The Daubert standard is often criticized for requiring that judges be scientifically literate.  I don’t know why this is a problem—I expect that judges SHOULD be more scientifically literate than jury members.  They are judges, after all.  Another criticism is that Daubert may set an evidentiary standard that is too high for many plaintiffs to reach—well, duh, that is the general idea, to get rid of spurious “evidence.”  As an indication that the new standard is working, a 2002 RAND study found that the percentage of proposed scientific testimony that was excluded by the courts actually ROSE after Daubert.  I presume that is because junk science got rejected.  That can’t be a bad thing.
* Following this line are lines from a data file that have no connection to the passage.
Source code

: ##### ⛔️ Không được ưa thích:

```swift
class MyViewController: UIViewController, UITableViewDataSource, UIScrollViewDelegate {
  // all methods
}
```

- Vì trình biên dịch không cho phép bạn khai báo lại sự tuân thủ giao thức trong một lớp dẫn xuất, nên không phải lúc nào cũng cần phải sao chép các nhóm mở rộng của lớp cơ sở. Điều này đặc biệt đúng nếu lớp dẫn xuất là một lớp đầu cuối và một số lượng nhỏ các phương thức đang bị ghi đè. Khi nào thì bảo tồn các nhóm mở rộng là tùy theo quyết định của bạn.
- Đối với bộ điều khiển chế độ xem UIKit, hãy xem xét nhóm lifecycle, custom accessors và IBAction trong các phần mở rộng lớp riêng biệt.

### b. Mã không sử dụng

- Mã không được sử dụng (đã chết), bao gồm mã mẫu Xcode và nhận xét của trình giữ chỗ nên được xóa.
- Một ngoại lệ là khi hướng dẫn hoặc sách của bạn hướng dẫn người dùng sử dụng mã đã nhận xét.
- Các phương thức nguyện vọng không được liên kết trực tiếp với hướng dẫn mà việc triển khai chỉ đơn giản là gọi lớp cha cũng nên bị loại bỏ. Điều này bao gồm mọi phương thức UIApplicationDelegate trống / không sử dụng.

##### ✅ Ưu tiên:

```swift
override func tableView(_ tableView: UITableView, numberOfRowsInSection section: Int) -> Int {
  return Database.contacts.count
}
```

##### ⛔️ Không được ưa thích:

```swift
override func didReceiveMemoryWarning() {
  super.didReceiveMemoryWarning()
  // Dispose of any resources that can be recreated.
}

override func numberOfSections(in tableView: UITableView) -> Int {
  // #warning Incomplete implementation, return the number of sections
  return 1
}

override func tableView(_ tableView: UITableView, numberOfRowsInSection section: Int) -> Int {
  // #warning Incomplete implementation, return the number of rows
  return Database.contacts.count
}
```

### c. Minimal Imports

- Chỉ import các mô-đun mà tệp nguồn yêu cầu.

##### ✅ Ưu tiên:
I don’t know whether the Daubert standard will get used in BPI’s suit against ABC, as that case seems to primarily revolve around the issue of libel.  That is, I don’t know whether experts will testify in that case as to the safety of ammoniated LFTB since that does not seem to be the primary issue.  But ABC may call experts to prove that what it said about LFTB was true, and BPI may call experts to prove that it wasn’t.  And in that case, the Daubert standard will apply.

In any event, if the Daubert standard had been part of the Federal Rules of Evidence a little earlier, Dow Corning might still be happily making silicone breast implants since much of the so-called “expert” testimony introduced by the plaintiffs in those cases would almost certainly have been thrown out.